“Do you expect it will be?” I was getting cooler now.

“I don’t know,” he answered, very gravely for him, for Ephraim is not at all given to moroseness and long faces. “God grant it never may!”

I could not think what he meant, and I did not like to ask him. Indeed, I had not much opportunity, for he began talking about our journey, and Brocklebank, and all the people there, and I was so interested that we did not get back to what Ephraim came to see.

There is a new Vicar, he says, whose name is Mr Liversedge, and he has quite changed things in the parish. The people are divided about him; some like him, and some do not. He does not read his sermons, which is very strange, but speaks them out just as if he were talking to you; and he has begun to catechise the children in an afternoon, and to visit everybody in the parish; and he neither shoots, hunts, nor fishes. His sermons have a ring in them, says Ephraim; they wake you up, Old John Oakley complains that he can’t nap nigh so comfortable as when th’ old Vicar were there; and Mally Crosthwaite says she never heard such goings on—why, th’ parson asked her if she were a Christian!—she that had always kept to her church, rain and shine, and never missed once! and it was hard if she were to miss the Christmas dole this year, along o’ not being a Christian. She’d always thought being Church was plenty good enough—none o’ your low Dissenting work: but, mercy on us, she didn’t know what to say to this here parson, that she didn’t! A Christian, indeed! The parson was a Christian, was he? Well, if so, she didn’t make much ’count o’ Christians, for all he was a parson. Didn’t he tell old John he couldn’t recommend him for the dole, just by reason he rapped out an oath or two when his grand-daughter let the milk-jug fall?—and if old Bet Donnerthwaite had had a sup too much one night at the ale-house, was it for a gentleman born like the parson to take note of that?

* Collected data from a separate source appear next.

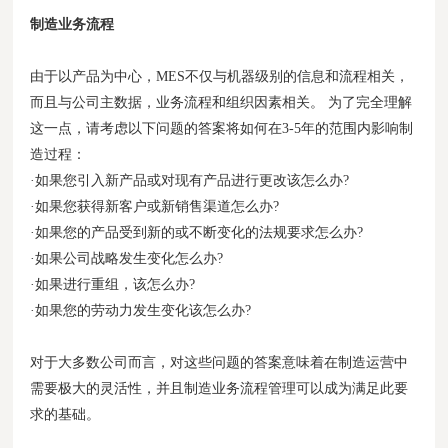
制造业务流程
由于以产品为中心，MES不仅与机器级别的信息和流程相关，
而且与公司主数据，业务流程和组织因素相关。 为了完全理解
这一点，请考虑以下问题的答案将如何在3-5年的范围内影响制
造过程：
·如果您引入新产品或对现有产品进行更改该怎么办?
·如果您获得新客户或新销售渠道怎么办?
·如果您的产品受到新的或不断变化的法规要求怎么办?
·如果公司战略发生变化怎么办?
·如果进行重组，该怎么办?
·如果您的劳动力发生变化该怎么办?
对于大多数公司而言，对这些问题的答案意味着在制造运营中
需要极大的灵活性，并且制造业务流程管理可以成为满足此要
求的基础。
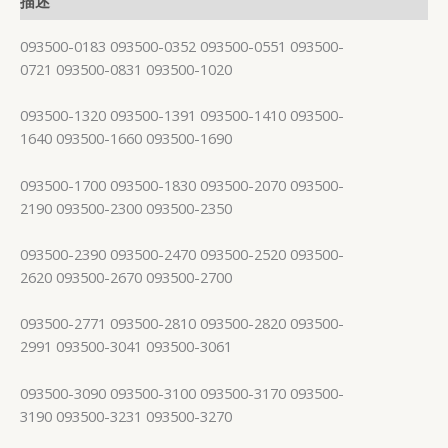
描述
093500-0183 093500-0352 093500-0551 093500-
0721 093500-0831 093500-1020
093500-1320 093500-1391 093500-1410 093500-
1640 093500-1660 093500-1690
093500-1700 093500-1830 093500-2070 093500-
2190 093500-2300 093500-2350
093500-2390 093500-2470 093500-2520 093500-
2620 093500-2670 093500-2700
093500-2771 093500-2810 093500-2820 093500-
2991 093500-3041 093500-3061
093500-3090 093500-3100 093500-3170 093500-
3190 093500-3231 093500-3270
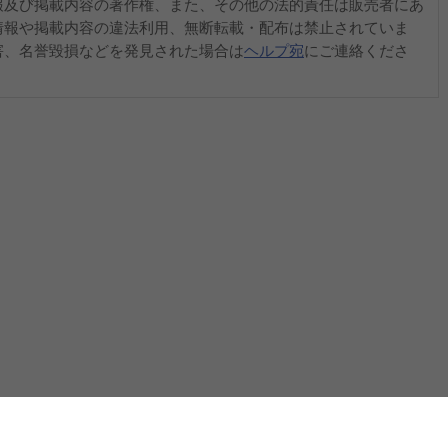
報及び掲載内容の著作権、また、その他の法的責任は販売者にあ
情報や掲載内容の違法利用、無断転載・配布は禁止されていま
害、名誉毀損などを発見された場合は
ヘルプ宛
にご連絡くださ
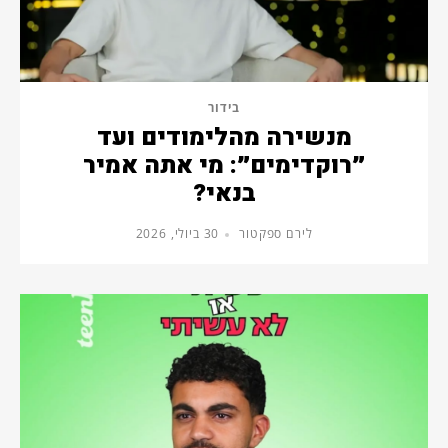
בידור
מנשירה מהלימודים ועד
״רוקדימים״: מי אתה אמיר
בנאי?
לירם ספקטור
30 ביולי, 2026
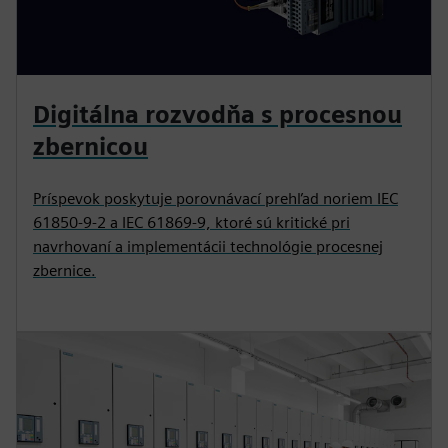
Digitálna rozvodňa s procesnou
zbernicou
Príspevok poskytuje porovnávací prehľad noriem IEC
61850-9-2 a IEC 61869-9, ktoré sú kritické pri
navrhovaní a implementácii technológie procesnej
zbernice.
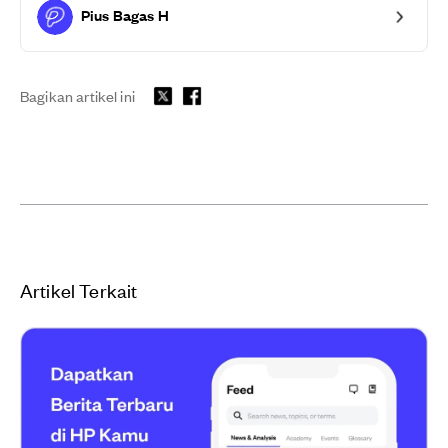
Pius Bagas H
Bagikan artikel ini
Artikel Terkait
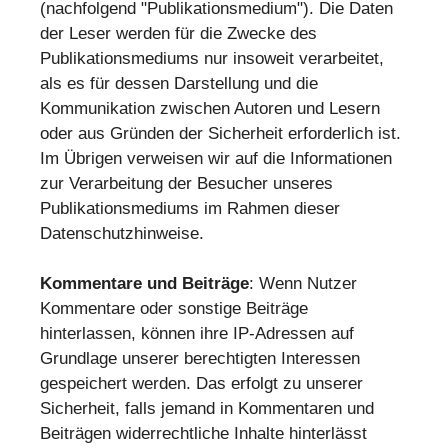
(nachfolgend "Publikationsmedium"). Die Daten
der Leser werden für die Zwecke des
Publikationsmediums nur insoweit verarbeitet,
als es für dessen Darstellung und die
Kommunikation zwischen Autoren und Lesern
oder aus Gründen der Sicherheit erforderlich ist.
Im Übrigen verweisen wir auf die Informationen
zur Verarbeitung der Besucher unseres
Publikationsmediums im Rahmen dieser
Datenschutzhinweise.
Kommentare und Beiträge
: Wenn Nutzer
Kommentare oder sonstige Beiträge
hinterlassen, können ihre IP-Adressen auf
Grundlage unserer berechtigten Interessen
gespeichert werden. Das erfolgt zu unserer
Sicherheit, falls jemand in Kommentaren und
Beiträgen widerrechtliche Inhalte hinterlässt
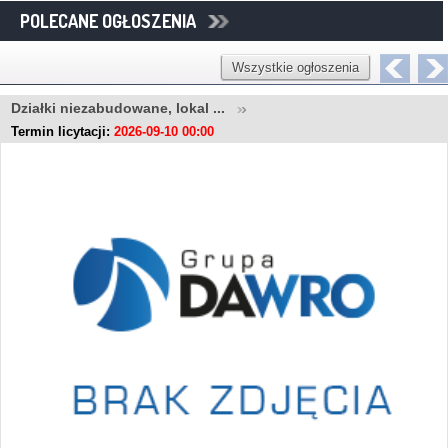
POLECANE OGŁOSZENIA
Wszystkie ogłoszenia
Działki niezabudowane, lokal ...
Termin licytacji:
2026-09-10 00:00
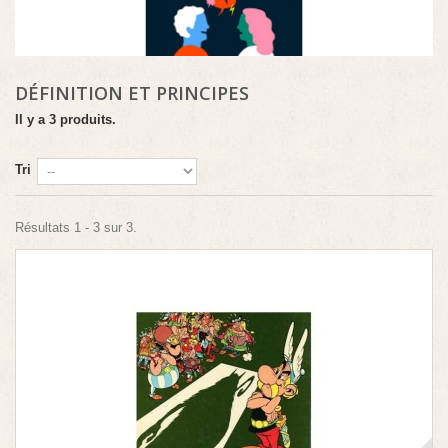
DÉFINITION ET PRINCIPES
Il y a 3 produits.
Tri
Résultats 1 - 3 sur 3.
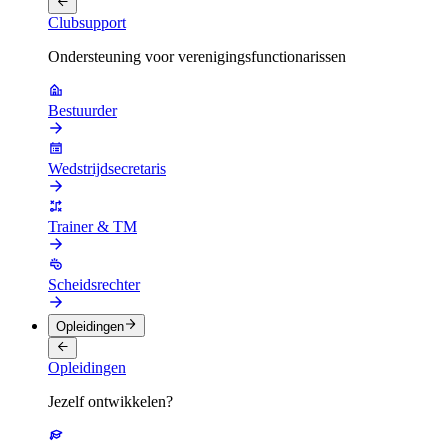
Clubsupport
Ondersteuning voor verenigingsfunctionarissen
Bestuurder
Wedstrijdsecretaris
Trainer & TM
Scheidsrechter
Opleidingen
Opleidingen
Jezelf ontwikkelen?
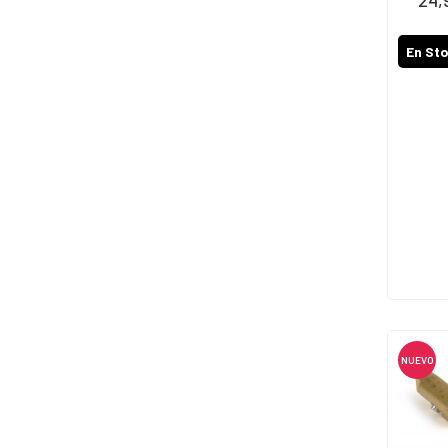
24,
En St
NUEVO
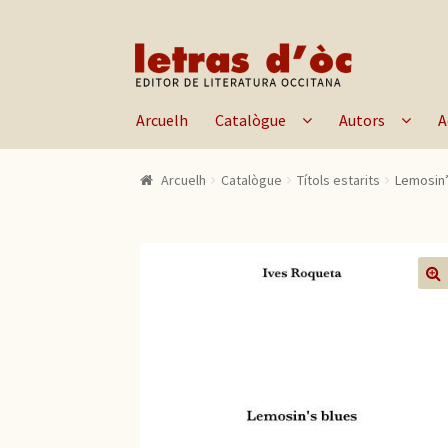
Skip to navigation
Skip to content
Arcuelh
Catalògue
Autors
A
Arcuelh
Catalògue
Títols estarits
Lemosin’
🔍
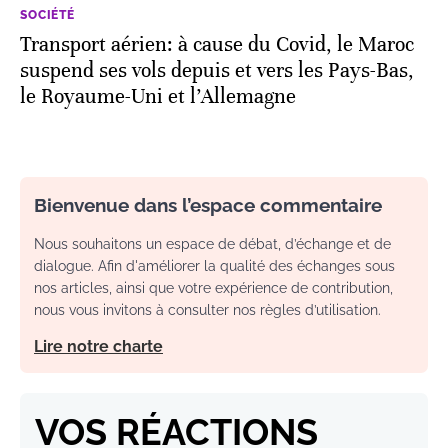
SOCIÉTÉ
Transport aérien: à cause du Covid, le Maroc
suspend ses vols depuis et vers les Pays-Bas,
le Royaume-Uni et l’Allemagne
Bienvenue dans l’espace commentaire
Nous souhaitons un espace de débat, d’échange et de
dialogue. Afin d'améliorer la qualité des échanges sous
nos articles, ainsi que votre expérience de contribution,
nous vous invitons à consulter nos règles d’utilisation.
Lire notre charte
VOS RÉACTIONS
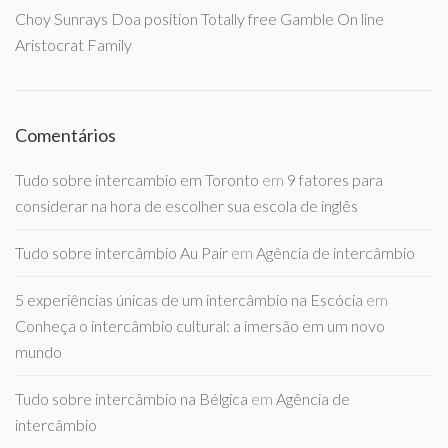
Choy Sunrays Doa position Totally free Gamble On line
Aristocrat Family
Comentários
Tudo sobre intercambio em Toronto
em
9 fatores para
considerar na hora de escolher sua escola de inglês
Tudo sobre intercâmbio Au Pair
em
Agência de intercâmbio
5 experiências únicas de um intercâmbio na Escócia
em
Conheça o intercâmbio cultural: a imersão em um novo
mundo
Tudo sobre intercâmbio na Bélgica
em
Agência de
intercâmbio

“But he has done worse things than that, Cary,” said Ephraim, with grave mouth and laughing eyes.

“What? Go on,” said I, for I saw something funny was coming.

“Why, would you believe it?” said Ephraim. “He called on Mr Bagnall, and asked him if he felt satisfied with the pattern he was setting his flock.”

“I am very glad he did!” said I. “What did Mr Bagnall say?”

“Got into an awful rage, and told it to all the neighbourhood—as bearing against Mr Liversedge, you understand.”

“Well, then, he is a greater simpleton than I took him for,” said I.